心房細動または心房粗動を正常な心拍リズムに戻す場合には、血栓(とそれによる脳卒中)を予防する手段を講じる必要があります。ほとんどの患者では、通常は長期間の治療中にもこのような対策が必要になります。典型的には、ワルファリン、ダビガトラン、凝固第Xa因子阻害薬(リバーロキサバン、アピキサバン、エドキサバン)などの抗凝固薬を投与します。抗凝固薬を投与できない場合はアスピリンを投与することがありますが、アスピリンはワルファリンほど有効ではありません。

心房細動を1回だけ起こし、正常な心拍リズムを(自然にまたは治療により)取り戻し、その他の点では健康な人には、抗凝固療法は4週間だけ必要になります。心房細動または心房粗動を数回起こした人や、治療にもかかわらず正常な心拍リズムが戻らない人は、血栓を予防するための薬を無期限に服用する必要があります。

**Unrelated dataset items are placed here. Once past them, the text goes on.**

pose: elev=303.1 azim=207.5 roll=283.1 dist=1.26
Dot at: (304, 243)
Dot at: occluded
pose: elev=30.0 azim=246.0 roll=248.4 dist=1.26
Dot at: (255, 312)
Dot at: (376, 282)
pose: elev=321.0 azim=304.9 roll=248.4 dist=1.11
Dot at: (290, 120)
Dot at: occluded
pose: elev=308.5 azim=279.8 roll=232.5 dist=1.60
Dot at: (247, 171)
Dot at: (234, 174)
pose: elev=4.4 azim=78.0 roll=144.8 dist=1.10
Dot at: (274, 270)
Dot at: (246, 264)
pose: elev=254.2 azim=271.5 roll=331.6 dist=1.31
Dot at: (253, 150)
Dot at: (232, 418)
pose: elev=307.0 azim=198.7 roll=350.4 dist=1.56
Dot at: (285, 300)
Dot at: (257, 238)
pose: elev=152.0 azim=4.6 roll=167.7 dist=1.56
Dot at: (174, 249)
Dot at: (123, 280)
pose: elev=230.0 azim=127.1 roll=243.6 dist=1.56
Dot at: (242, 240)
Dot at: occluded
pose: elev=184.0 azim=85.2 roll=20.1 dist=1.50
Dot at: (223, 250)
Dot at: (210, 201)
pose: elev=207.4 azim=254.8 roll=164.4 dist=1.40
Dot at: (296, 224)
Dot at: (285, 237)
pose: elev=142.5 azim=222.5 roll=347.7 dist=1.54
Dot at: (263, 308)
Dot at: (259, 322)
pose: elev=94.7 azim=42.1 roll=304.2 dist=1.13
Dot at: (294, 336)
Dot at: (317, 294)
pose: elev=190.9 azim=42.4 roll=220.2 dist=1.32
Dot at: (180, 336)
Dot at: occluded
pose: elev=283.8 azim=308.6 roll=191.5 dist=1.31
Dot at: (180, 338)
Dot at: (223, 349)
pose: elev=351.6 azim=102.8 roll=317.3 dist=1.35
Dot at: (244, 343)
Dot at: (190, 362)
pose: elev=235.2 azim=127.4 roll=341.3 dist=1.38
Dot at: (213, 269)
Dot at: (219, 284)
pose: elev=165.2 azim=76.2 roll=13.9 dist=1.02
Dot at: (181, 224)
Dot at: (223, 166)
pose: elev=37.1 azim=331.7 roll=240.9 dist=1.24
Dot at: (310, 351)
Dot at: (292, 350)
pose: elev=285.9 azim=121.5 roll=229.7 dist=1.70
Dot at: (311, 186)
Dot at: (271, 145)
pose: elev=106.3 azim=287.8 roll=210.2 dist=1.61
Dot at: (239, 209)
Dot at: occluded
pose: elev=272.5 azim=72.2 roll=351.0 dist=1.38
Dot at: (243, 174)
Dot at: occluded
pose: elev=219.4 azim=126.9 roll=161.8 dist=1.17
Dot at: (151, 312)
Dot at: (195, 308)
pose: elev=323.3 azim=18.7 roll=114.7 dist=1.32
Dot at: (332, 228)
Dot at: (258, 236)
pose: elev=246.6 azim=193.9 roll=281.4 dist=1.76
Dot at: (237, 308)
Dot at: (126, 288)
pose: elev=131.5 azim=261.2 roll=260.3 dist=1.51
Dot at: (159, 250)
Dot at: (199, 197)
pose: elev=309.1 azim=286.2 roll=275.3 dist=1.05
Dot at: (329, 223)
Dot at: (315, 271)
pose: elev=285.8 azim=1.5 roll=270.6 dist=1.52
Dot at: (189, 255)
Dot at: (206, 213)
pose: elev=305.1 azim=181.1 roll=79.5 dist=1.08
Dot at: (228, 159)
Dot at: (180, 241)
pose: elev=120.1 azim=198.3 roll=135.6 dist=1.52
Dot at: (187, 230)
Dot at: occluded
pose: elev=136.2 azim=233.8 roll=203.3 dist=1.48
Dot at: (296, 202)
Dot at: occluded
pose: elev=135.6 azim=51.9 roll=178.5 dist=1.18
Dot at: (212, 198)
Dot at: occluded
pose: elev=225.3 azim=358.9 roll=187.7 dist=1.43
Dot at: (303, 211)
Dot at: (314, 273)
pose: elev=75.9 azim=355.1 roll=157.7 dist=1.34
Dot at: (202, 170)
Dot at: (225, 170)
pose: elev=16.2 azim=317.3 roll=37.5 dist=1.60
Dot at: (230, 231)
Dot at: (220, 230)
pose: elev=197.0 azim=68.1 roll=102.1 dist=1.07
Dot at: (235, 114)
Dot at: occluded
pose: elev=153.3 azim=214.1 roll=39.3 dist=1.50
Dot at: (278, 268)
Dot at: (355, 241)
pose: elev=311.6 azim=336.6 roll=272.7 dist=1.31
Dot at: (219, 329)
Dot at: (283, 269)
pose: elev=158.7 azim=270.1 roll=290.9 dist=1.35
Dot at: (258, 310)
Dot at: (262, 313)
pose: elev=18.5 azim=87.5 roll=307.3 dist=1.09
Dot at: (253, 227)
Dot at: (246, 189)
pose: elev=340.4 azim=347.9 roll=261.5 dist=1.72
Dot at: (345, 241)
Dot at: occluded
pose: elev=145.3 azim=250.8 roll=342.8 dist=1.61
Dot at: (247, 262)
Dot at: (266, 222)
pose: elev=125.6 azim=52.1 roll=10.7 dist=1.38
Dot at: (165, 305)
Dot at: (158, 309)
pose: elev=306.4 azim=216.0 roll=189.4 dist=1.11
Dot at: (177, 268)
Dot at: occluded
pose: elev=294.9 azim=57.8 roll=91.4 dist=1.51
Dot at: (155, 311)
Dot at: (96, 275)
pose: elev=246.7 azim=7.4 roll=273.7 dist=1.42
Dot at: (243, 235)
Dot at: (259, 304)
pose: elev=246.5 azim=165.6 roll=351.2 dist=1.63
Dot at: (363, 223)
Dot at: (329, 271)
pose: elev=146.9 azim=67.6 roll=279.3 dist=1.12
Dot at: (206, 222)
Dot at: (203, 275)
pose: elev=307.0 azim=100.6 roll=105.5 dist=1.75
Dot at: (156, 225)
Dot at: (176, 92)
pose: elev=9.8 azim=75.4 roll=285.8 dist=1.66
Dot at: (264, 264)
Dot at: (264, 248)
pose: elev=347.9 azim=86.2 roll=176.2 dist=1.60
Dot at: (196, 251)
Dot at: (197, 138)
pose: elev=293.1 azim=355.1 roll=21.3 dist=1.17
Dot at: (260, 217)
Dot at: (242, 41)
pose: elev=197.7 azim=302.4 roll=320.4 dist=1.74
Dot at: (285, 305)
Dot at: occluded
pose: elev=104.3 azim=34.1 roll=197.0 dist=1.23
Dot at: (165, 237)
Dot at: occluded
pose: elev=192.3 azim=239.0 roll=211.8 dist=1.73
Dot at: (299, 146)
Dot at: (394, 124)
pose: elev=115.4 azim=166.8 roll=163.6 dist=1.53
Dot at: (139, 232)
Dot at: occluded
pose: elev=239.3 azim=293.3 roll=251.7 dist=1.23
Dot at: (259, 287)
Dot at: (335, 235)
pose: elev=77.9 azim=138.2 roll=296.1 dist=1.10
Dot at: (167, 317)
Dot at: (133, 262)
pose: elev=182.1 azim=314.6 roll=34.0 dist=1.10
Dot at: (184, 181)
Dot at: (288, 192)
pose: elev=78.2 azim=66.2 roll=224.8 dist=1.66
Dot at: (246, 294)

脳卒中の危険因子が1つでもある場合は、ワルファリンかその他の抗凝固薬を使用します。そのような危険因子としては以下のものがあります。

  • 65歳以上

  • 高血圧

  • 糖尿病

  • 心不全

  • 脳卒中または一過性脳虚血発作の既往

  • 血管の病気

  • 女性であること

これらの危険因子がない一部の患者にはアスピリンが投与され、脳卒中予防のための治療が不要な場合もあります。

心房細動や心房粗動が正常なリズムに戻った後でも、通常は抗凝固薬の投与を受け続けることになり、しばしば生涯にわたる服用が必要になることもあります。患者が気づかないうちに不整脈が再発する可能性があるため、抗凝固薬の投与を続ける必要があります。それらの再発時には、危険な血栓が形成される可能性があります。